Story by Eric Christenson

“Out on the streets/where I grew up/first thing they teach us/not to give a f***/that type of thinking can’t get you nowhere/someone has to care”

-The Roots “How I Got Over”

One of my really good friends refuses to make decisions. It’s so funny to me. If I ask him where he wants to go to lunch, he says he doesn’t care. If I ask him what he thinks of a song, he says it’s good. If I ask him how he’s doing, he says he’s okay. This continues…
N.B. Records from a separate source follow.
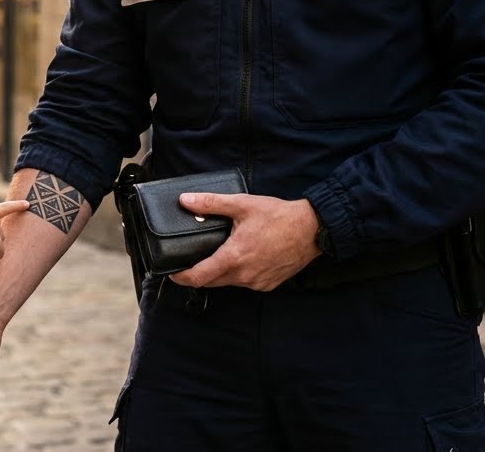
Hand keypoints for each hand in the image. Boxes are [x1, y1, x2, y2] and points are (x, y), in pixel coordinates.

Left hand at [168, 193, 320, 291]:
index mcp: (234, 257)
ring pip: (229, 283)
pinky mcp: (269, 284)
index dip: (182, 278)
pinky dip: (239, 274)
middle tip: (192, 261)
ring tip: (220, 255)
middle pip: (211, 281)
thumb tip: (186, 200)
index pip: (199, 277)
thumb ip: (211, 203)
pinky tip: (242, 259)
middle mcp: (244, 275)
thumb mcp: (242, 205)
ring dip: (220, 273)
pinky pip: (246, 283)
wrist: (312, 229)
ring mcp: (257, 282)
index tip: (172, 273)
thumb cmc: (279, 216)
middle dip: (199, 274)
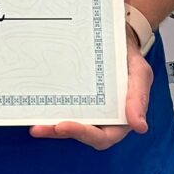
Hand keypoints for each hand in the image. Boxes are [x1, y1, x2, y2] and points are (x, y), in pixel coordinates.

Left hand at [30, 35, 153, 149]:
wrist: (115, 38)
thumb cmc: (129, 57)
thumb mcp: (140, 72)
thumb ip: (139, 98)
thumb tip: (139, 127)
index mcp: (121, 118)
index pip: (103, 136)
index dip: (84, 135)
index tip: (64, 125)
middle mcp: (103, 118)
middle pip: (82, 134)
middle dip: (60, 133)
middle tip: (41, 127)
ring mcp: (87, 110)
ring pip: (69, 126)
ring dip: (51, 128)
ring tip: (35, 126)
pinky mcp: (74, 100)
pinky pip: (62, 109)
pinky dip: (49, 112)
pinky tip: (34, 110)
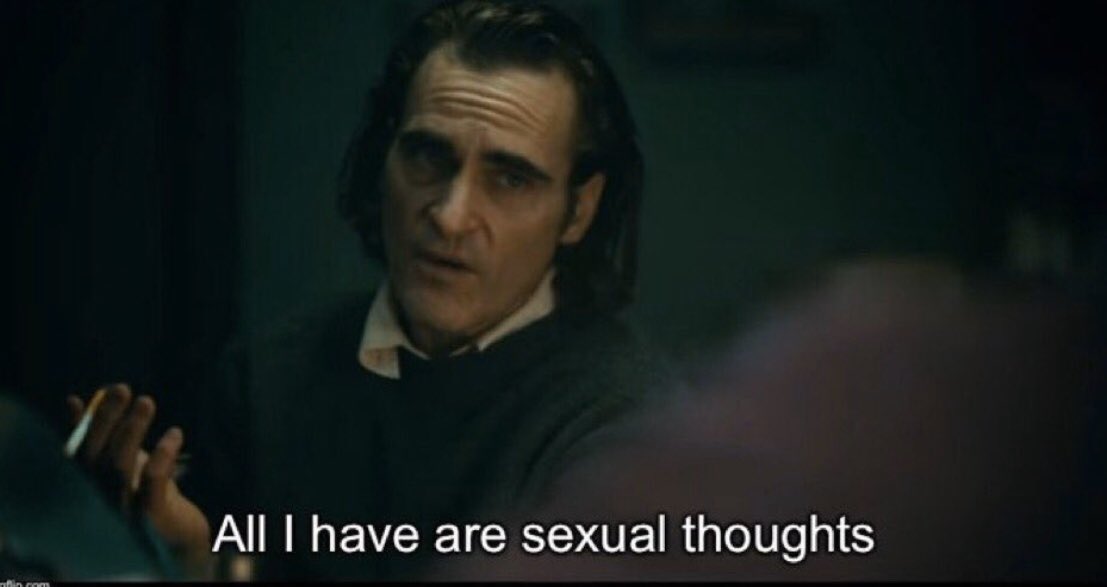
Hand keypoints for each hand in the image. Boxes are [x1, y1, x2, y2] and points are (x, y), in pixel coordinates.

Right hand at [67, 383, 211, 576]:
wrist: (178, 533)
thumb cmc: (143, 493)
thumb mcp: (120, 462)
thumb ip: (96, 436)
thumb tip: (75, 402)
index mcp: (86, 489)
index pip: (75, 454)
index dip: (82, 424)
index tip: (96, 393)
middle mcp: (97, 503)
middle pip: (94, 458)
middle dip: (106, 420)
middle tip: (122, 389)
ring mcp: (122, 513)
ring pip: (119, 469)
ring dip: (131, 431)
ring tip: (145, 401)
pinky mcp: (151, 519)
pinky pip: (152, 485)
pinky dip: (161, 456)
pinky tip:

I got to thinking, why? Why are so many people like this? I’m not even talking about political apathy or student apathy because I don’t think it’s my place to say that. I’m talking about not caring about anything. I’m talking about being apathetic towards other people, towards yourself.

I feel like so many people these days are so afraid to make a decision and so afraid of offending someone that their own convictions and their own belief systems are weakened and thrown out the window.

That’s why I think it’s important to let your beliefs be known whether or not people react negatively toward them. Don’t be afraid!

In my creative writing class, this kid wrote a poem about bros and how he thinks disagrees with their lifestyle. He used all of this fancy, colorful language that he said a “bro would never understand.” I thought this was interesting, because his intention was to write something essentially in a language in which a bro wouldn’t be able to respond. It’s a confrontational poem written in a non-confrontational way.

That doesn’t make sense to me. I don’t want to sound like Harley Keiner, but if you’re going to say something, say it to his face, baboon.

Don’t be afraid to offend someone. I think if everything someone was offended by didn’t exist, there would be no art masterpieces, no Elvis, no pop culture, no culture at all. Boundaries need to be pushed in order for new ideas to be formed.

That’s not to say that there aren’t people out there shamelessly expressing their opinions.

A few weeks ago, Brother Jed visited the UW-Eau Claire campus. He is an evangelical “campus minister” who travels to campuses all across the country to preach his views on non-Christians, homosexuals, women and others. When he arrived, many students from some campus groups held a silent protest.

Whether or not you agree with his views, this is a man who clearly cares about what he is doing and these are students who definitely care enough to protest right in his face. I think that occurrence was a fine example of a healthy exercise of free speech.

It’s important to express what’s right whenever you can, and if someone disagrees with it, hopefully they’re mature enough not to yell and spit.

I don’t think a debate always has to be a mudslinging, explosive affair. I think if arguments are handled with grace and tact, it’ll bring us closer together as people and as lame as that sounds, I think it’s an ideal worth pursuing.